利休や丿貫、織部ら最高位の茶人たちはそれを評してたように思います。

しかし利休七哲を始めとするそれ以外の登場人物は、茶席そのものを評していないような印象があるのです。

茶席のシーンの最後に「良いもてなし」と評している時は大抵、彼らが政治的/経済的に利益を得たり、そうした見通しが経った時で、茶席そのものに「快」を感じた、そうした評価がなされたシチュエーションって、ちょっと思い当たらない。あるいは記憶してないだけで沢山あるのかもしらんのですが。

茶器、皿、軸、燈籠、それから風炉の灰形。こういった個々の、数寄社会において価値付けのはっきりしているものについての評はたくさんあるんですが、その精髄としての一座建立、茶席そのものを楽しんでいる風がほとんど無い。
*-*-*
設問
[a] 本文に基づいて、次の問いに答えなさい。
(i) 茶席そのものを評していたように思うと書かれている最高位の茶人は誰か。
(ii) 利休七哲を始めとするそれ以外の登場人物について、筆者はどのような印象を持っているか。
(iii) 個々の物の「精髄」として挙げられているものは何か。
[b] 本文で、数寄社会において価値付けのはっきりしているものとして挙げられている個々のものをすべて書き出しなさい。
これらのレコードは本文とは関係がありません。

(保存データ項目)
*-*-*
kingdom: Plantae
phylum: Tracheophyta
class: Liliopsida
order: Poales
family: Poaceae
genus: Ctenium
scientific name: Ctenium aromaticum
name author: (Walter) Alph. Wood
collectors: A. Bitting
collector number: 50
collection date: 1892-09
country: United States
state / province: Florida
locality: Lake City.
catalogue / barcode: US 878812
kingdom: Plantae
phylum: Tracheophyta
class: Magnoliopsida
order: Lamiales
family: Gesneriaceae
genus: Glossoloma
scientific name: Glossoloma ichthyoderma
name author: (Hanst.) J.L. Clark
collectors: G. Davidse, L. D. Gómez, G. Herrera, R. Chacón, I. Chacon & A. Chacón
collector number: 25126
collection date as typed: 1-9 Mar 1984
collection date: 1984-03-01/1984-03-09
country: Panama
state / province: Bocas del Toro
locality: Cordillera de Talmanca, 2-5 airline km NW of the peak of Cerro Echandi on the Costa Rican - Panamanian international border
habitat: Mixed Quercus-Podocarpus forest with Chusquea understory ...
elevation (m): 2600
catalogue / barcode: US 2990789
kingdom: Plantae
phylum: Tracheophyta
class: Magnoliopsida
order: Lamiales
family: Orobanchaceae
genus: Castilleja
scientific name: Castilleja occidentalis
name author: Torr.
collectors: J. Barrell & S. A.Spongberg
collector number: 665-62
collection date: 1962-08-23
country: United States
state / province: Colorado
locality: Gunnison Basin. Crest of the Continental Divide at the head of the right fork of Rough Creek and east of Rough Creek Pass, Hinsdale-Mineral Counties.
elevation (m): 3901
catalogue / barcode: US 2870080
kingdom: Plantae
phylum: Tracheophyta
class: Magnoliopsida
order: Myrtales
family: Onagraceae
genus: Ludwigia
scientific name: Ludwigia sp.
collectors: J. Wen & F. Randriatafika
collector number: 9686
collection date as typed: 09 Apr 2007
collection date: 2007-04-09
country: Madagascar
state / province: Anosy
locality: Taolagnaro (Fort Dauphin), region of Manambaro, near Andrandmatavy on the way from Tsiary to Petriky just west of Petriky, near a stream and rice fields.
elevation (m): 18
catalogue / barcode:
*-*-*
解答例
[a]
(i) 利休、丿貫、織部ら
(ii) 茶席そのものを評していないような印象
(iii) 一座建立、すなわち茶席そのもの

[b] 茶器、皿、軸、燈籠、風炉の灰形